• Directions:
**a)** Answer these questions about the issue thread on stripped whitespace tags, marking each answer to match:
(i) What did aaronpk switch his website to use instead of newlines in his notes?
(ii) What does Granary create for a note when it thinks the text and HTML values differ?
(iii) Which library does snarfed point to as the source of the problem?
**b)** Carry on the issue thread about stripped whitespace tags from the point at which it stops.

• Page excerpt:
%%

Whitespace tags stripped from plaintext values #142

aaronpk · 2018-03-30T23:19:33Z

I recently switched my website to include <br> tags instead of newlines for my notes. This means I now have HTML markup like

Hello<br><br>World

It appears that when Granary is converting this to JSON Feed (haven't checked other formats), it is stripping the tags completely instead of converting them to whitespace, so the example above would appear as HelloWorld in the JSON Feed.

This then causes a problem when comparing the text value to the HTML value, and Granary thinks they are different so it creates a title for the note. Then my posts appear smushed in Micro.blog.

I think Granary should recognize that a
tag is meaningful and replace that with a newline so that the plaintext conversion works properly.

The text was updated successfully, but these errors were encountered:

snarfed · 2018-03-31T03:47:26Z

thanks for filing! ...and ugh, looks like it's mf2py. i assume this isn't the expected result (v1.0.5):

mf2py.parse(doc="""

%%

Spatial grounding records:
%%

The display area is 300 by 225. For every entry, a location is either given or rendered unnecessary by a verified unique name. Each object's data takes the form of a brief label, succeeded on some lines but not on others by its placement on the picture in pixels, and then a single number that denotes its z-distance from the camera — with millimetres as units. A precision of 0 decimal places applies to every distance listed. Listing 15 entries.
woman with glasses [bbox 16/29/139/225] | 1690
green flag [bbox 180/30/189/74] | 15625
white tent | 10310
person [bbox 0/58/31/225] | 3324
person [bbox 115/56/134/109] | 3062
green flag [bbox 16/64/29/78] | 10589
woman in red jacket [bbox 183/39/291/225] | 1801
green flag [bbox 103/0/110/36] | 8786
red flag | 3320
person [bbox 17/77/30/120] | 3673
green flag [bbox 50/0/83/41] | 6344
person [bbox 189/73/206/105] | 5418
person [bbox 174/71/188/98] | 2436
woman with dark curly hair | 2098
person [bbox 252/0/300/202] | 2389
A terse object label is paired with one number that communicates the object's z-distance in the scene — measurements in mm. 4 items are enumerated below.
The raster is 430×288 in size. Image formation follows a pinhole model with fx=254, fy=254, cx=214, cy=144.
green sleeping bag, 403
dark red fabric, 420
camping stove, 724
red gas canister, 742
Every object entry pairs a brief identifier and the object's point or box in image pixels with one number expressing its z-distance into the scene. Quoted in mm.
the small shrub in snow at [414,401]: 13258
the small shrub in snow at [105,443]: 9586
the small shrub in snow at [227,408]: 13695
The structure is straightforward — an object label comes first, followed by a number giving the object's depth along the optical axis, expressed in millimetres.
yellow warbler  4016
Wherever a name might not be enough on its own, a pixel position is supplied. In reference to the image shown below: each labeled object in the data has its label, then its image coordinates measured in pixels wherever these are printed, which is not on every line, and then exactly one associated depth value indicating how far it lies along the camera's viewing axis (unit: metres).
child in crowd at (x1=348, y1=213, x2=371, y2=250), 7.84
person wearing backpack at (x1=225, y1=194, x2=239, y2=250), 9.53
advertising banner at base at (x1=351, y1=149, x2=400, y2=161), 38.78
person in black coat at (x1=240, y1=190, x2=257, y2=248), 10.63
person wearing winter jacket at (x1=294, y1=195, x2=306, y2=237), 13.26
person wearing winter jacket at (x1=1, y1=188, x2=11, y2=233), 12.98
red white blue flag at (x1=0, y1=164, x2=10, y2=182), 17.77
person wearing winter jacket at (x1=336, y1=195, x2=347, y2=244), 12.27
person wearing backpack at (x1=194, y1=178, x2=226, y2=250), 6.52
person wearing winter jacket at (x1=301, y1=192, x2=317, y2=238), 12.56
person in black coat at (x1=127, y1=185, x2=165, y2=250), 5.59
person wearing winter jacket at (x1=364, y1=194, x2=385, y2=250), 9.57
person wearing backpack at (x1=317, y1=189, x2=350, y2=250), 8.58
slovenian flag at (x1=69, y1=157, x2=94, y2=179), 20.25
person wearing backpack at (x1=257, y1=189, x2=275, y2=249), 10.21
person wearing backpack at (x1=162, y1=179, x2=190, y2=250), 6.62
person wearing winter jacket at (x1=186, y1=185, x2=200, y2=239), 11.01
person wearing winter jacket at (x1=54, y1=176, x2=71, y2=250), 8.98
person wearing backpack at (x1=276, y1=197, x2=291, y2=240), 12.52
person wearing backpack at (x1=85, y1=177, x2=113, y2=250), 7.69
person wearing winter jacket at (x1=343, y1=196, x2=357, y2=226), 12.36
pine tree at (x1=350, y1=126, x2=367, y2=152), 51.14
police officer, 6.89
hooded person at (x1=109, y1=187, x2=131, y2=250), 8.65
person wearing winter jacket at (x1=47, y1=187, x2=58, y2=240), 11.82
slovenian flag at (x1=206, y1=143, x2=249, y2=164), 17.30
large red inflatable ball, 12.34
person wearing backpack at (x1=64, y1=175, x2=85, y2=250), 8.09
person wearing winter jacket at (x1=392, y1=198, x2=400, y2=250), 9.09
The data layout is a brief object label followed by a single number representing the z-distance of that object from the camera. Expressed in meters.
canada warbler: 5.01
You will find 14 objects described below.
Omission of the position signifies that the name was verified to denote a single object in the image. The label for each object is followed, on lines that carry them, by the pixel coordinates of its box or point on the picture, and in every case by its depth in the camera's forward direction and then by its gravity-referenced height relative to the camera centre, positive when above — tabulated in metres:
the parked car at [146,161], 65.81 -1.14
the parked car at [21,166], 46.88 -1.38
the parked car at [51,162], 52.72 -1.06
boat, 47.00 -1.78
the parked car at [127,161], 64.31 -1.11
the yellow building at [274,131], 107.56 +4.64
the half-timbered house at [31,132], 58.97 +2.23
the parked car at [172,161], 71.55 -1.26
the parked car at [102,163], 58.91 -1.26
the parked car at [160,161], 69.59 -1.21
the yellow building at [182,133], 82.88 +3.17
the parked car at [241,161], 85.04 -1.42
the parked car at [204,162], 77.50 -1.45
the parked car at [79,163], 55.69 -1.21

%%

• Answers by task:
**a)**
(i) <br> tags
(ii) A title
(iii) mf2py

**b)**
<article class="h-entry">
<div class="e-content p-name">foo bar<br />baz <br><br> baj</div>
</article>""", url='http://x/')

results in:

{
  "items": [{
      "type": ["h-entry"], 
      "properties": {
        "content": [{
            "html": "foo bar<br/>baz <br/><br/> baj", 
            "value": "foo barbaz  baj"
          }], 
        "name": ["foo barbaz  baj"]
      }
    }
  ]
}

@kevinmarks @kartikprabhu any thoughts?

snarfed · 2018-03-31T03:49:47Z

btw @kevinmarks @kartikprabhu mf2py's release management might deserve a bit of love. https://pypi.org/project/mf2py/ just says Project Description UNKNOWN, and the last release tagged in github is 1.0.0 from oct 2015. :P https://github.com/microformats/mf2py/releases

snarfed · 2018-03-31T03:51:29Z

also for background, the post that inspired this is https://aaronparecki.com/2018/03/30/18/ , and php-mf2 correctly converts its <br>s to \ns in name and content.value: https://pin13.net/mf2/?url=https://aaronparecki.com/2018/03/30/18/

snarfed · 2018-03-31T04:01:12Z

my first repro (above) was mf2py 1.0.5, beautifulsoup4 4.4.1, html5lib 0.9999999.

i tried just now on microformats/mf2py master tip, beautifulsoup4 4.6.0, and html5lib 1.0.1. same result.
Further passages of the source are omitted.